I spoke with Paul David this evening on the phone. His divorce will be finalised and settled within a few days. He’s been going through a particularly tough time of late. Whenever one of my close family members is having a hard time with life’s ups and downs, I feel a particular sense of discomfort and turmoil myself. A feeling of helplessness mostly I think. I felt this way before when Charlie died and I saw Annie going through her own emotional hell. It hit me hard too to see Mum & Dad going through their own problems in recent years – particularly since I’ve lived so far from home. The one thing about Paul in particular, though, is that no matter how hard things might be for him personally, how much life might be getting him down, I always come away from a conversation with him feeling better about myself.
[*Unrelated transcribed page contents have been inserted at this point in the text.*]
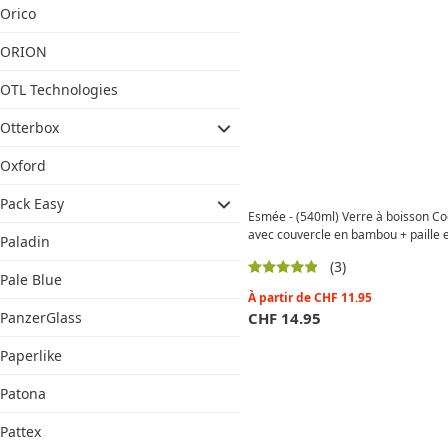
Orico
ORION
OTL Technologies
Otterbox
Oxford
Pack Easy
Esmée - (540ml) Verre à boisson Coc
avec couvercle en bambou + paille 
Paladin
(3)
Pale Blue
À partir de
CHF
11.95
CHF
14.95
PanzerGlass
Paperlike
Patona
Pattex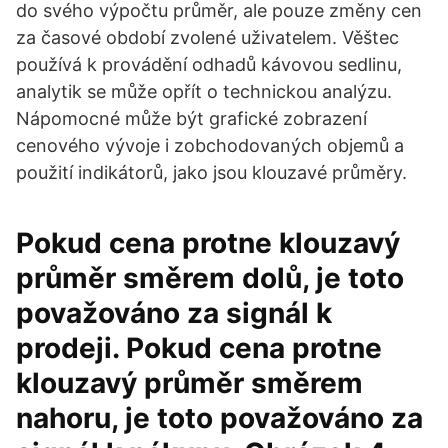
do svého výpočtu průměr, ale pouze změny cen
za časové období zvolené uživatelem. Věštec
používá k provádění odhadů kávovou sedlinu,
analytik se může opřít o technickou analýzu.
Nápomocné může být grafické zobrazení
cenového vývoje i zobchodovaných objemů a
použití indikátorů, jako jsou klouzavé průměry.
Pokud cena protne klouzavý
průměr směrem dolů, je toto
považováno za signál k
prodeji. Pokud cena protne
klouzavý průměr směrem
nahoru, je toto považováno za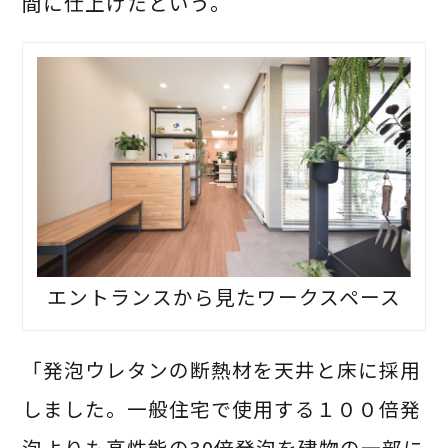
間に仕上げたという。
エントランスから見たワークスペース
「発泡ウレタンの断熱材を天井と床に採用
しました。一般住宅で使用する１００倍発
泡よりも高性能の30倍発泡を建物の一部に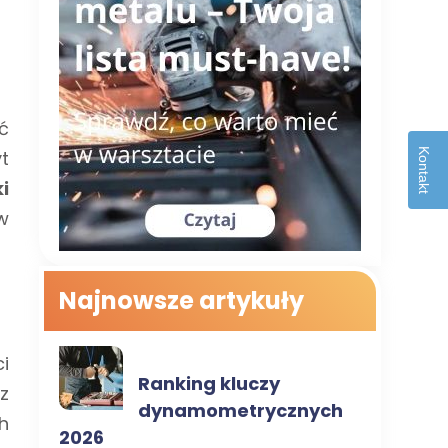
ć
Kontakt
t
i
w
Najnowsze artykuły
KLUCZE
i
Ranking kluczy
z
dynamometrycznych
h
2026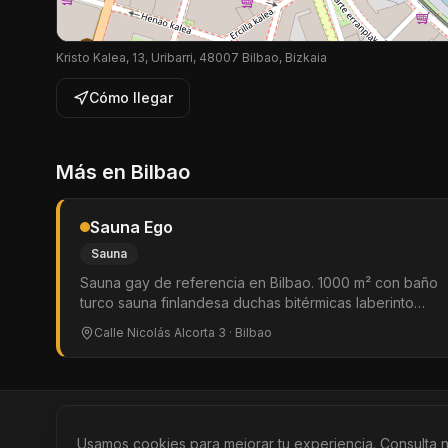
Kristo Kalea, 13, Uribarri, 48007 Bilbao, Bizkaia
Cómo llegar
Más en
Bilbao
Sauna Ego
Sauna
Sauna gay de referencia en Bilbao. 1000 m² con baño
turco sauna finlandesa duchas bitérmicas laberinto
amplio zona hard glory holes slings sala de vídeo
Calle Nicolás Alcorta 3
· Bilbao
cuarto oscuro solarium internet gratis y pub. Reparto
gratuito de preservativos y lubricantes. Solo hombres.
©
2026
BEARinSPAIN. All rights reserved.
Ciudades
L
Usamos cookies para mejorar tu experiencia. Consulta 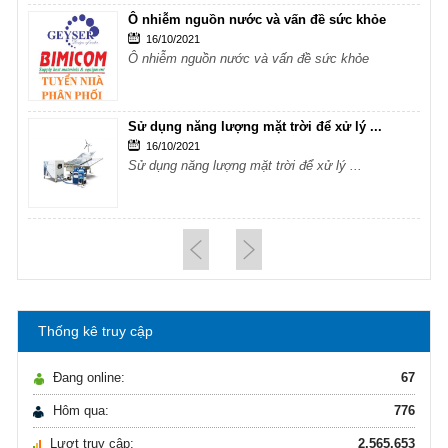
Ô nhiễm nguồn nước và vấn đề sức khỏe
16/10/2021
Ô nhiễm nguồn nước và vấn đề sức khỏe
Sử dụng năng lượng mặt trời để xử lý ...
16/10/2021
Sử dụng năng lượng mặt trời để xử lý ...
Hướng dẫn lựa chọn máy lọc nước Gia ...
21/10/2021
Hướng dẫn lựa chọn máy lọc nước Gia ...
Thống kê truy cập
Ô nhiễm nguồn nước và vấn đề sức khỏe
16/10/2021
Đang online:
67
Ô nhiễm nguồn nước và vấn đề sức khỏe
Hôm qua:
776
Lượt truy cập:
2.565.653
Sử dụng năng lượng mặt trời để xử lý ...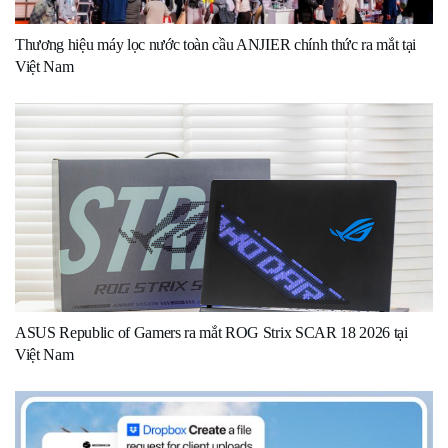
Thương hiệu máy lọc nước toàn cầu ANJIER chính thức ra mắt tại
Việt Nam
ASUS Republic of Gamers ra mắt ROG Strix SCAR 18 2026 tại
Việt Nam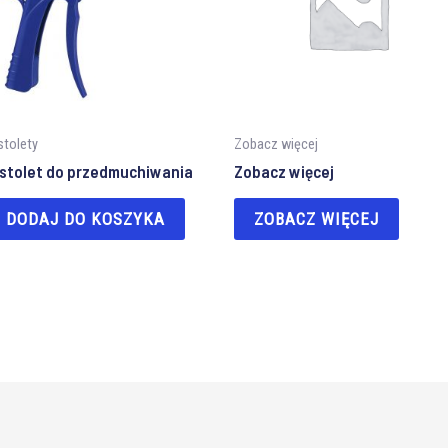
stolety
Zobacz więcej
istolet do przedmuchiwania
Zobacz więcej
DODAJ DO KOSZYKA
ZOBACZ WIĘCEJ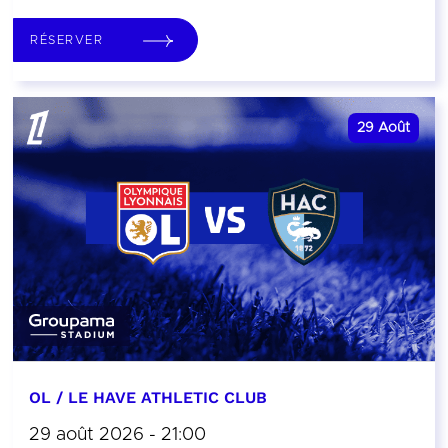
RÉSERVER
29
Août
OL / LE HAVE ATHLETIC CLUB
29 août 2026 - 21:00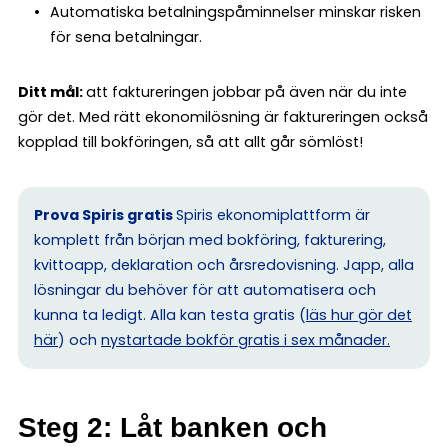
Automatiska betalningspåminnelser minskar risken
för sena betalningar.
Ditt mål:
att faktureringen jobbar på även när du inte
gör det. Med rätt ekonomilösning är faktureringen också
kopplad till bokföringen, så att allt går sömlöst!
Prova Spiris gratis
Spiris ekonomiplattform är
komplett från början med bokföring, fakturering,
kvittoapp, deklaration och årsredovisning. Japp, alla
lösningar du behöver för att automatisera och
kunna ta ledigt. Alla kan testa gratis (
läs hur gör det
här
) och
nystartade bokför gratis i sex månader.
Steg 2: Låt banken och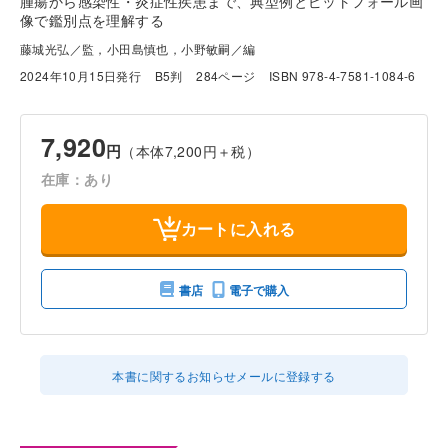
腫瘍から感染性・炎症性疾患まで、典型例とピットフォール画
像で鑑別点を理解する
藤城光弘／監，小田島慎也，小野敏嗣／編
2024年10月15日発行
B5判
284ページ
ISBN 978-4-7581-1084-6
7,920
円
（本体7,200円＋税）
在庫：あり
カートに入れる
書店
電子で購入
本書に関するお知らせメールに登録する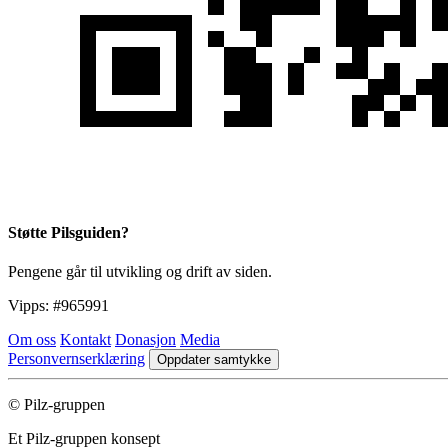
Støtte Pilsguiden?
Pengene går til utvikling og drift av siden.
Vipps:
#965991
Om oss
Kontakt
Donasjon
Media
Personvernserklæring
Oppdater samtykke
© Pilz-gruppen
Et Pilz-gruppen konsept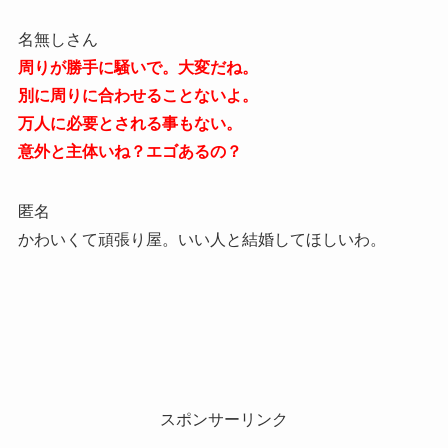
名無しさん
周りが勝手に騒いで。大変だね。
別に周りに合わせることないよ。
万人に必要とされる事もない。
意外と主体いね？エゴあるの？
匿名
かわいくて頑張り屋。いい人と結婚してほしいわ。
スポンサーリンク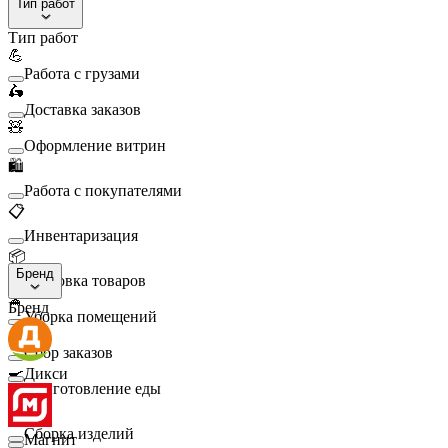
Тип работ
Тип работ
💪
Работа с грузами
🛵
Доставка заказов
🧸
Оформление витрин
🛍️
Работа с покупателями
📋
Инвентаризация
📦
Бренд
Упаковка товаров
🧹
Бренд
Уборка помещений
🛒
Сбор заказов
🍳
Дикси
Приготовление еды
🛠️
Сборка изделий
Магнит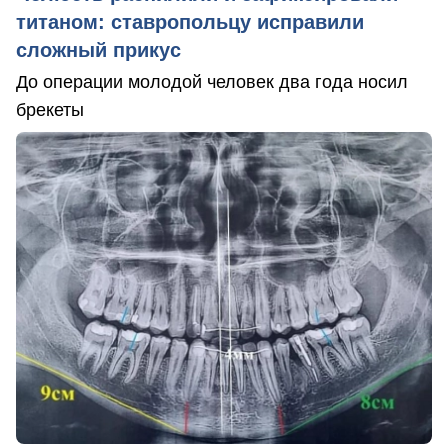
титаном: ставропольцу исправили
сложный прикус
До операции молодой человек два года носил
брекеты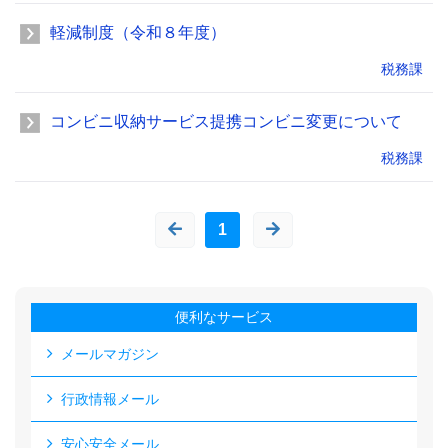
軽減制度（令和８年度）
税務課
コンビニ収納サービス提携コンビニ変更について
税務課
1
便利なサービス
メールマガジン
行政情報メール
安心安全メール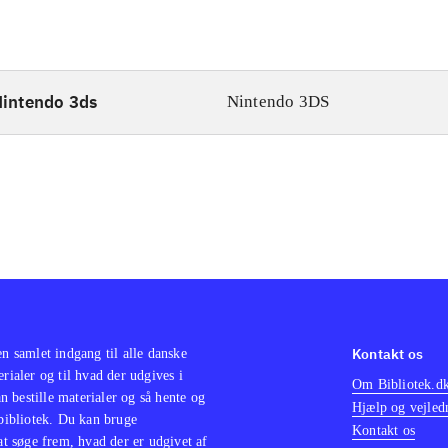
intendo 3ds
Nintendo 3DS
Kontakt os
en samlet indgang til alle danske
erialer og til hvad der udgives i
Om Bibliotek.d
 bestille materialer og så hente og
Hjælp og vejled
 bibliotek. Du kan bruge
Kontakt os
 at søge frem, hvad der er udgivet af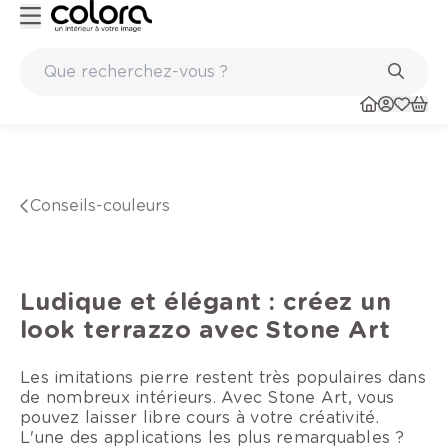
Conseil couleur à domicile
conseils-couleurs
Ludique et élégant : créez un
look terrazzo avec Stone Art
Les imitations pierre restent très populaires dans
de nombreux intérieurs. Avec Stone Art, vous
pouvez laisser libre cours à votre créativité.
L'une des applications les plus remarquables ?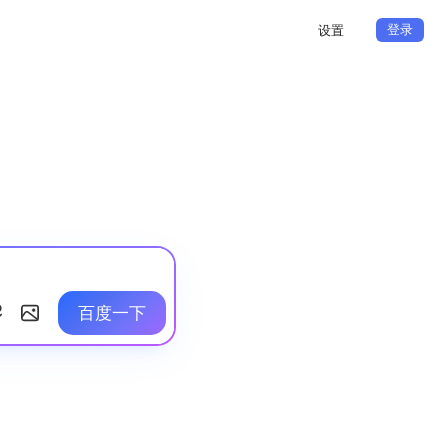
登录
设置
百度一下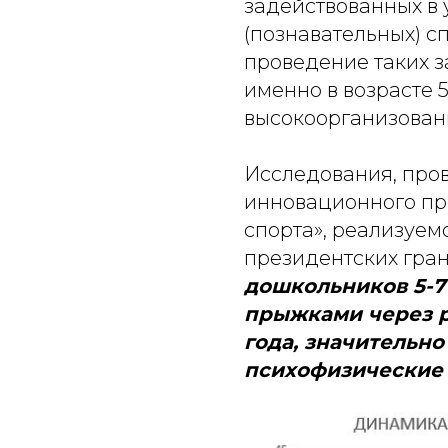
задействованных в 
(познавательных) с
проведение таких з
именно в возрасте 
высокоорганизован
Исследования, про
инновационного пр
спорта», реализуе
президентских грант
дошкольников 5-7
прыжками через р
года, значительно
психофизические 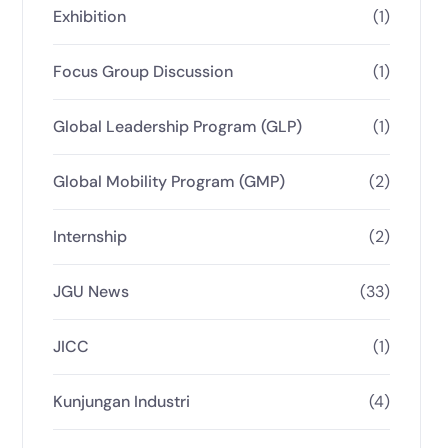
Exhibition
(1)
Focus Group Discussion
(1)
Global Leadership Program (GLP)
(1)
Global Mobility Program (GMP)
(2)
Internship
(2)
JGU News
(33)
JICC
(1)
Kunjungan Industri
(4)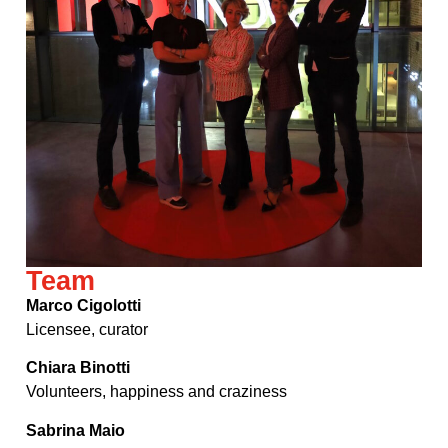
Team
Marco Cigolotti
Licensee, curator
Chiara Binotti
Volunteers, happiness and craziness
Sabrina Maio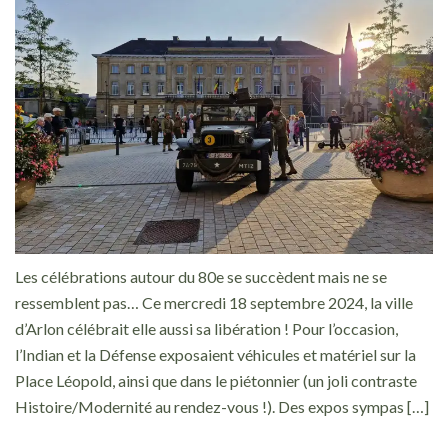
Les célébrations autour du 80e se succèdent mais ne se
ressemblent pas… Ce mercredi 18 septembre 2024, la ville
d’Arlon célébrait elle aussi sa libération ! Pour l’occasion,
l’Indian et la Défense exposaient véhicules et matériel sur la
Place Léopold, ainsi que dans le piétonnier (un joli contraste
Histoire/Modernité au rendez-vous !). Des expos sympas […]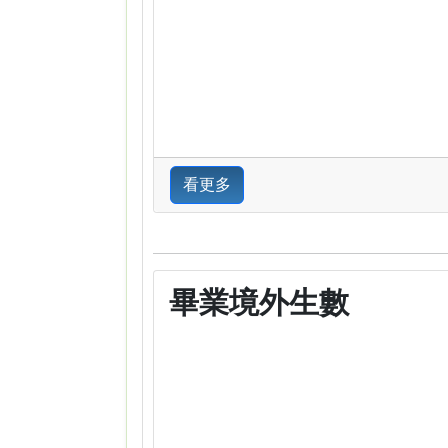
看更多
畢業境外生數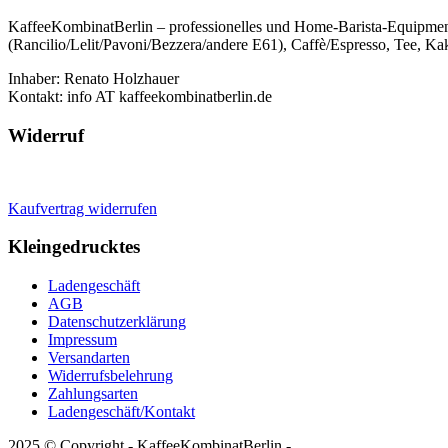
KaffeeKombinatBerlin – professionelles und Home-Barista-Equipmen
(Rancilio/Lelit/Pavoni/Bezzera/andere E61), Caffè/Espresso, Tee, Kak
Inhaber: Renato Holzhauer
Kontakt: info AT kaffeekombinatberlin.de
Widerruf
Kaufvertrag widerrufen
Kleingedrucktes
Ladengeschäft
AGB
Datenschutzerklärung
Impressum
Versandarten
Widerrufsbelehrung
Zahlungsarten
Ladengeschäft/Kontakt
2025 © Copyright - KaffeeKombinatBerlin -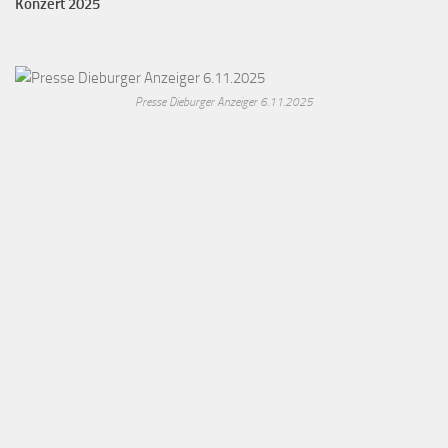
Konzert 2025
Presse Dieburger Anzeiger 6.11.2025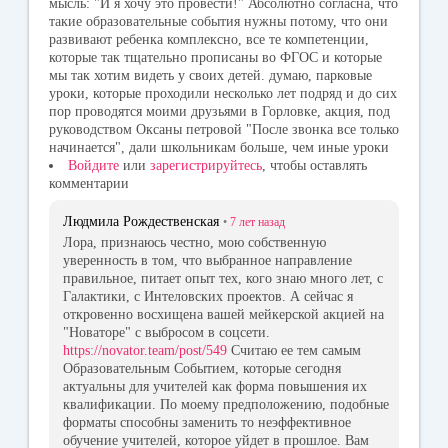
мысль: "И я хочу это провести!" Абсолютно согласна, что
такие образовательные события нужны потому, что они
развивают ребенка комплексно, все те компетенции,
которые так тщательно прописаны во ФГОС и которые
мы так хотим видеть у своих детей. думаю, парковые
уроки, которые проходили несколько лет подряд и до сих
пор проводятся моими друзьями в Горловке, акция, под
руководством Оксаны петровой "После звонка все только
начинается", дали школьникам больше, чем иные уроки
Войдите
или
зарегистрируйтесь
, чтобы оставлять
комментарии
Людмила Рождественская
•
7 лет
назад
Лора, признаюсь честно, мою собственную
уверенность в том, что выбранное направление
правильное, питает опыт тех, кого знаю много лет, с
Галактики, с Интеловских проектов. А сейчас я
откровенно восхищена вашей мейкерской акцией на
"Новаторе" с выбросом в соцсети.
https://novator.team/post/549
Считаю ее тем самым
Образовательным Событием, которые сегодня
актуальны для учителей как форма повышения их
квалификации. По моему предположению, подобные
форматы способны заменить то неэффективное
обучение учителей, которое уйдет в прошлое. Вам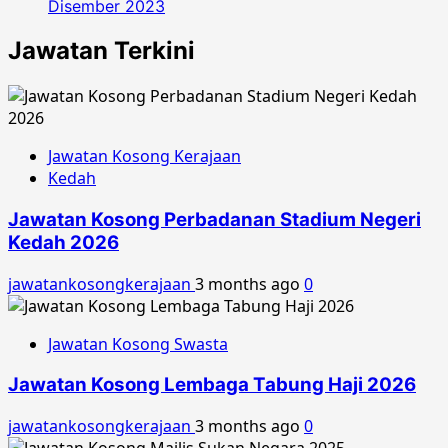
Disember 2023
Jawatan Terkini
Jawatan Kosong Kerajaan
Kedah
Jawatan Kosong Perbadanan Stadium Negeri
Kedah 2026
jawatankosongkerajaan
3 months ago
0
Jawatan Kosong Swasta
Jawatan Kosong Lembaga Tabung Haji 2026
jawatankosongkerajaan
3 months ago
0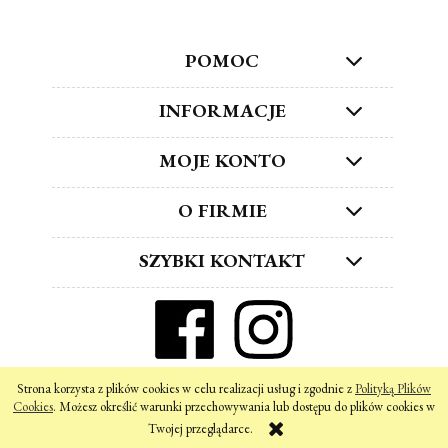
POMOC
INFORMACJE
MOJE KONTO
O FIRMIE
SZYBKI KONTAKT
ZNAJDŹ NAS W SOCIAL MEDIA!
Strona korzysta z plików cookies w celu realizacji usług i zgodnie z
Polityką Plików
pokaż pełną wersję strony
Cookies
. Możesz określić warunki przechowywania lub dostępu do plików cookies w
Twojej przeglądarce.
Sklep internetowy Shoper.pl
It’s not just his upbeat attitude that does it. It’s his unique way of looking at things and that way he has of making me feel that everything is all right regardless of what the situation is. It isn’t something that is easy to describe but it’s a defining aspect of his character that I’ve always looked up to and strived for myself. For all the day-to-day annoyances and bickering that erupts within all families from time to time (and ours is no different), I can think of some defining aspect to each and every one of my direct family members that I admire and respect. Perhaps if I can adopt a little bit of personality from each of them, then I know I can’t be a bad person. Either that or I’ll turn out to be a complete bastard, one or the other.
Well, it’s well past midnight and I really should turn in (or put the laptop down at least). Just one more night to go.